Configuring Bitrix24 On-Premise Updates
Updating boxed Bitrix24 is not a "click Update and you're done" button. Without preparation, an update can break custom modifications, disrupt module functionality, or take several hours on a production server. The process needs to be structured as a procedure.
How the Update System Works
Bitrix24 On-Premise receives updates via "Marketplace" and built-in updater. The update system component is /bitrix/updates/. When run, it checks for available patches on the update server dev.1c-bitrix.ru, downloads packages, and applies changes to files and database.
Updates are of two types:
- Patch — point fix, affects individual files
-
Release — major update with database structure changes (
b_*tables)
Releases are riskier: they contain database migrations via \Bitrix\Main\Application::getConnection()->queryExecute(). If custom code uses non-standard fields in system tables, migration can corrupt data.
Configuring Auto Updates
In /bitrix/admin/update_system_partner.php you can enable automatic update retrieval and application on schedule. This is convenient, but risky for production without testing.
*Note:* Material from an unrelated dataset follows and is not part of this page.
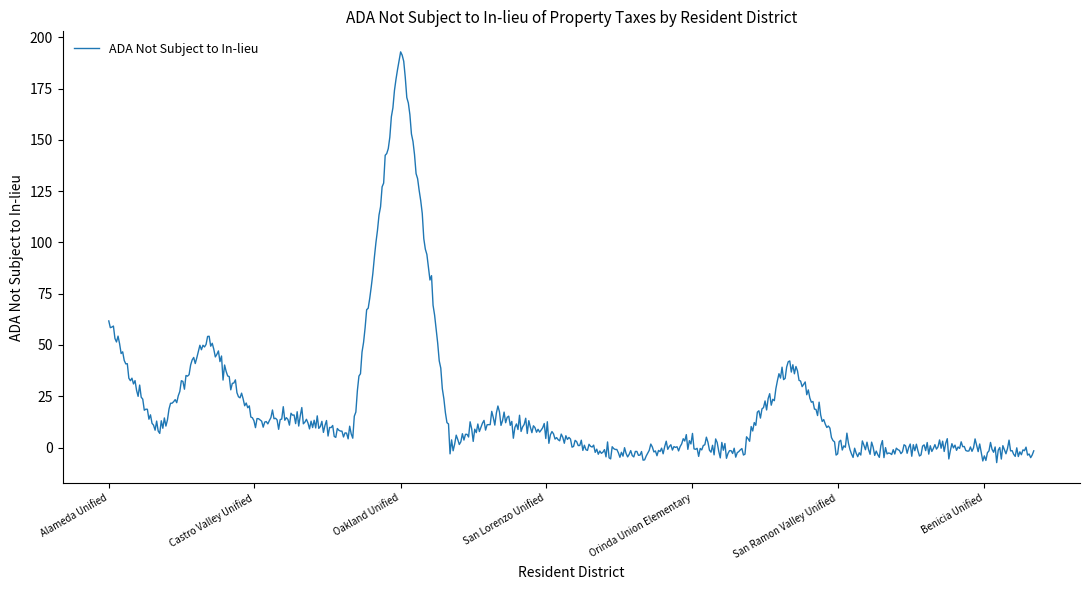

What is the difference between the maximum and minimum values?

200.3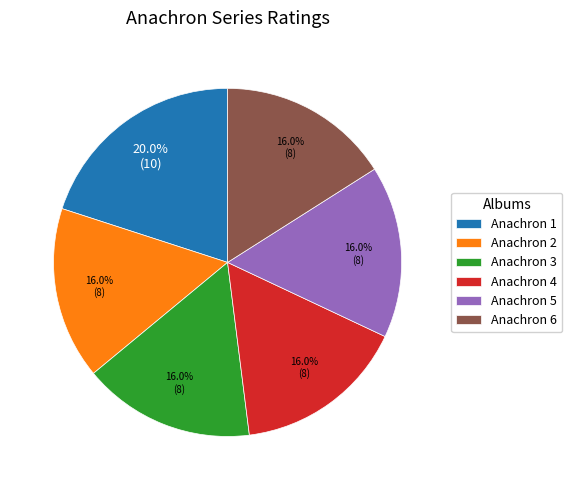

What is the ratio of the value at Anachron 4 to the value at Anachron 1?

0.8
Sensible strategy: auto-updates are enabled only for security patches (SECURITY = Y). Major updates — only manually after staging testing.
Configuration via agent in b_agent:
// Agent checks for updates every 24 hours
CAgent::AddAgent(
"CUpdateClient::CheckUpdates();",
"main",
"N",
86400,
"",
"Y"
);
Production Update Procedure
Step 1: Backup. Before any update — backup files and database. Built-in backup module (/bitrix/admin/backup.php) or mysqldump + tar:
mysqldump -u bitrix -p bitrix24_db > /backup/bitrix24_$(date +%Y%m%d_%H%M).sql
tar czf /backup/bitrix24_files_$(date +%Y%m%d_%H%M).tar.gz /var/www/html --exclude=/var/www/html/upload
Step 2: Test on staging. If you have a staging server (and you should) — apply the update there, run functional testing. Check:
- Custom components in
/local/components/ - Custom handlers in
/local/php_interface/init.php - Modules in
/local/modules/ - Integrations with external systems (1C, CRM)
Step 3: Maintenance mode. Before production update — maintenance mode. In Bitrix this is done via /bitrix/.maintenance.php:
<?php
// /bitrix/.maintenance.php
header('HTTP/1.1 503 Service Unavailable');
header('Retry-After: 3600');
include '/path/to/maintenance_page.html';
exit;
And in nginx intercept all requests and show the maintenance page.
Step 4: Apply update. Via /bitrix/admin/update_system.php or via console update handler (BitrixVM has bitrix-env).
Step 5: Post-update verification. List of critical pages: home, catalog, product card, cart, checkout, personal account, admin panel. Check php-fpm and nginx logs for new errors.
Updating Custom Modules from Marketplace
Marketplace modules update separately from the core. In /bitrix/admin/partner_modules.php is the list of installed modules with available updates. Before updating a third-party module — read the changelog: some modules reset settings on update.
Custom modules in /local/modules/ are outside the Marketplace update zone — update manually or via your CI/CD.
Version Control for Custom Code
The main problem when updating: developers often modify Bitrix core files (/bitrix/modules/) instead of using /local/. When the core updates, such changes get overwritten.
Check before updating: are there modified files in /bitrix/ (not in /local/). With Git this is simple: if /bitrix/ is under version control, git diff shows changes. If not — compare file hashes with the reference distribution.
Best practice: all custom code — only in /local/. Then core update is safe.